Saturday, November 09, 2019


I am posting these recipes at the request of a follower on Instagram (@fuegobbqco). Since I'm accustomed to preparing scones in bulk, I scaled my professional recipe for 100 scones down to 8. This is a straight-forward process using baker's percent. I'll let you read up on the baker's percent process on your own.

Along with biscuits, scones are a favorite at my summer camp. Scones appear on the menu each week or so during family camps. In the beginning, I'd scoop the scones onto a sheet pan.

Today, I roll the scone dough on the bench in the same manner as biscuits. The only time that I cut the scone dough into wedges is at home. I generally use a 2½" biscuit cutter to cut the scones.


This recipe calls for less than one whole eggs. A whole large eggs weighs 1¾ ounces. Since this recipe requires 1⅛ ounces of egg, I used about two-thirds of the whisked egg in the wet ingredients. The remainder was used as the egg wash.

If desired, you could use a medium egg if you have one, or add a whole large egg. To compensate for the additional moisture, begin with 5 tablespoons of milk. Add additional milk, 1 tablespoon at a time, until the right consistence is achieved.

8 ounces all-purpose flour (1¾ cups plus 2 tablespoons)
1 ounce sugar (2¼ tablespoons)
½ ounce baking powder (3½ teaspoons)
¼ teaspoon salt
3¼ ounces butter (6½ tablespoons)
1 large egg, whisked, divided use
7 tablespoons milk

Mix dry ingredients until blended. Add butter to flour mixture. Using fingertips, rub chilled butter into dry ingredients until mixture resembles coarse meal.

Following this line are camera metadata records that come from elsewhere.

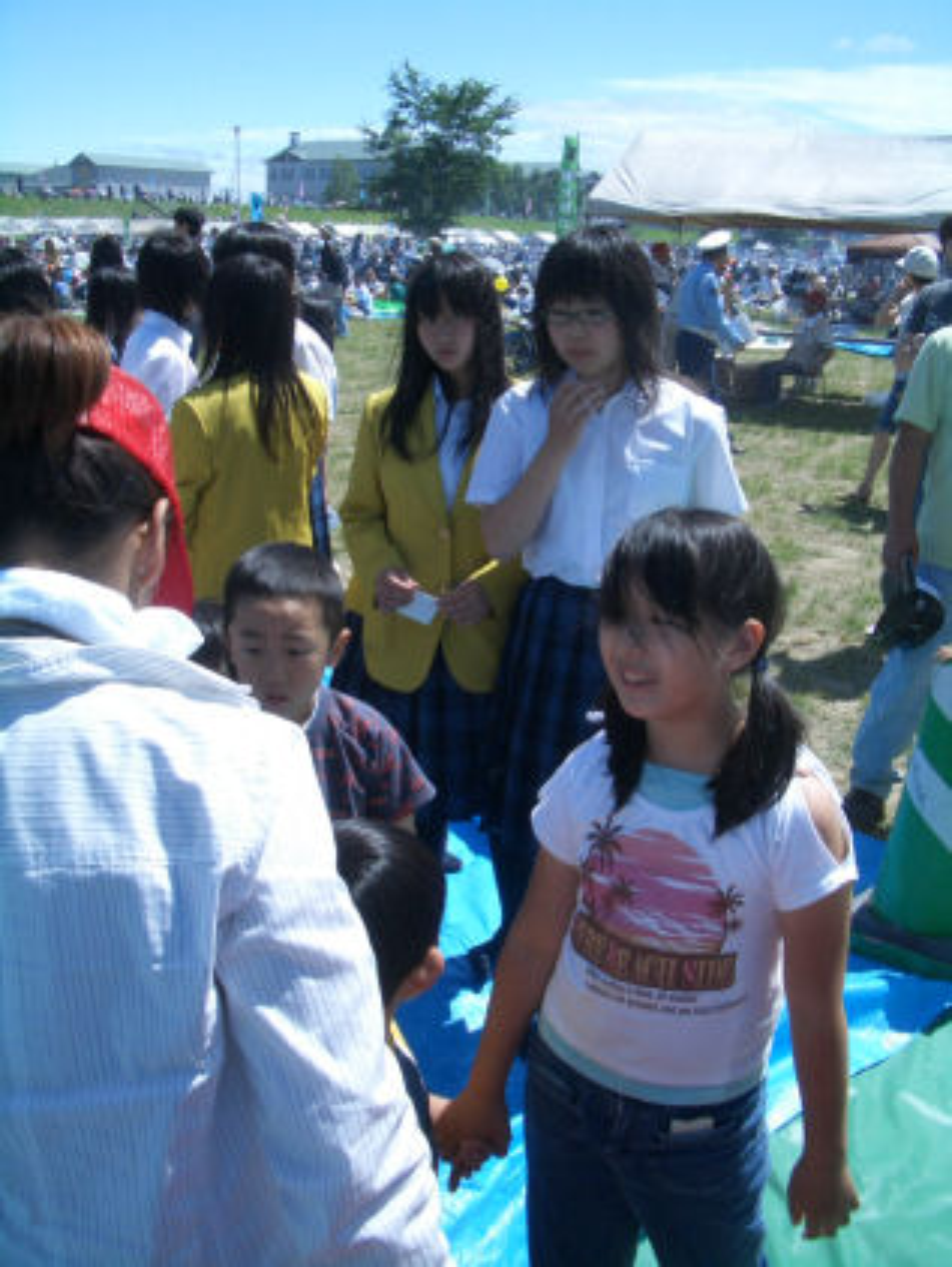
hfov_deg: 40.7
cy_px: 634
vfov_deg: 52.6
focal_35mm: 35
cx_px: 476
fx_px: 1282
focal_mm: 5.8
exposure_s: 1/500
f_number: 4.3
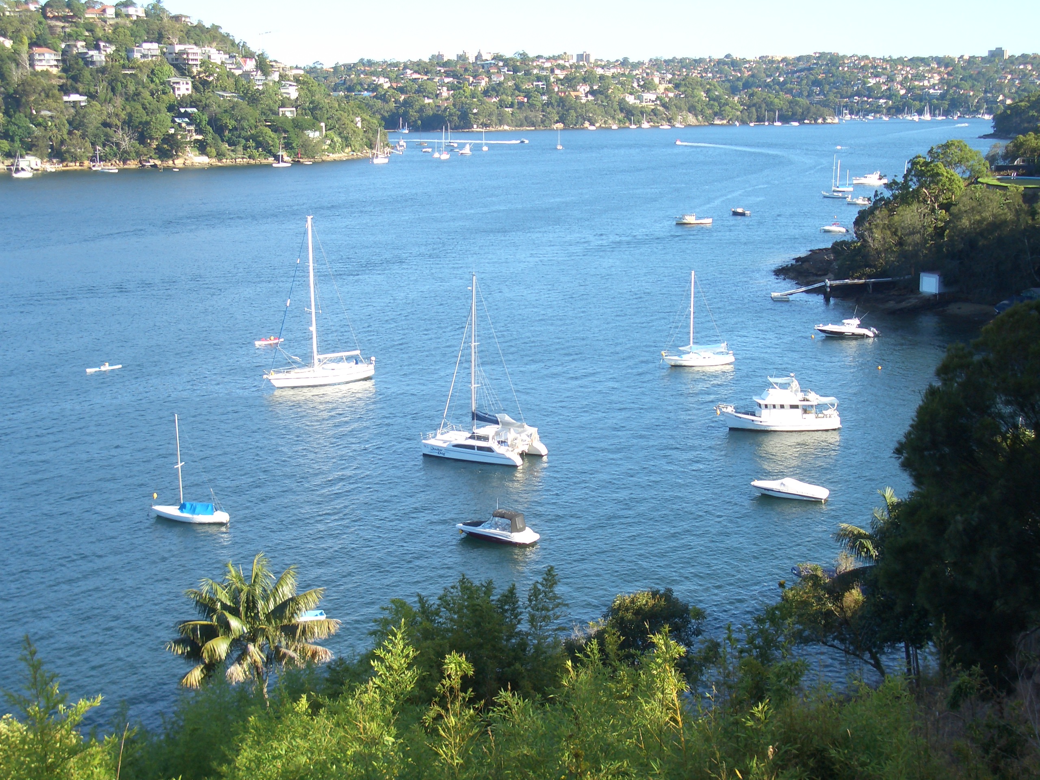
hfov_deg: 26.3
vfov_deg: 19.9
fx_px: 2223
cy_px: 390
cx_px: 520
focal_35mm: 74
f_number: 3.9
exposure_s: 1/250
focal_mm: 12.2
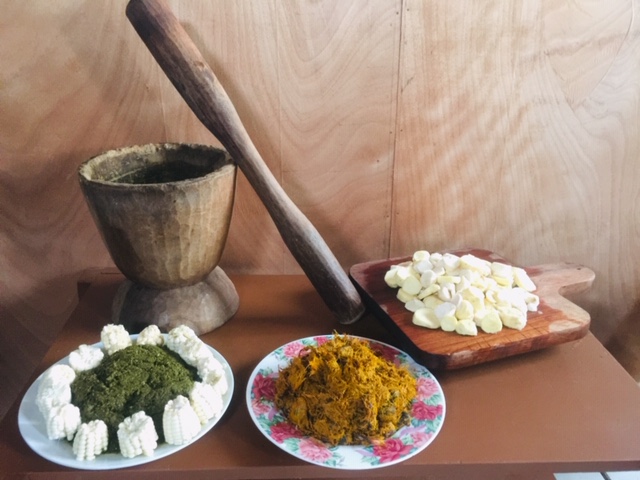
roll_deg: -2.5
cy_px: 240
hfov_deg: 61.7
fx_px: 536
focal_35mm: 29
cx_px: 320
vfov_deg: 48.2
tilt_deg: -22.1
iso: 125
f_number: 2.2
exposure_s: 1/8
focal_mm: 4.15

Add ⅔ of the egg and the milk. Stir until wet ingredients are incorporated. Do not over mix. Dough should be as soft as can be handled. Place dough on lightly floured board or table. Knead 15-20 times, turning 90 degrees each stroke. Round up and flatted to ½-inch thick. Cut into 8 wedges.

Place on greased or lined sheet pan. (I like to bake them in a skillet.) Egg wash tops with remaining egg. Bake in a 400° oven for 15-20 minutes.

NOTE: I used the King Arthur Flour "Ingredient Weight Chart" to convert ingredient weights to volume measurements.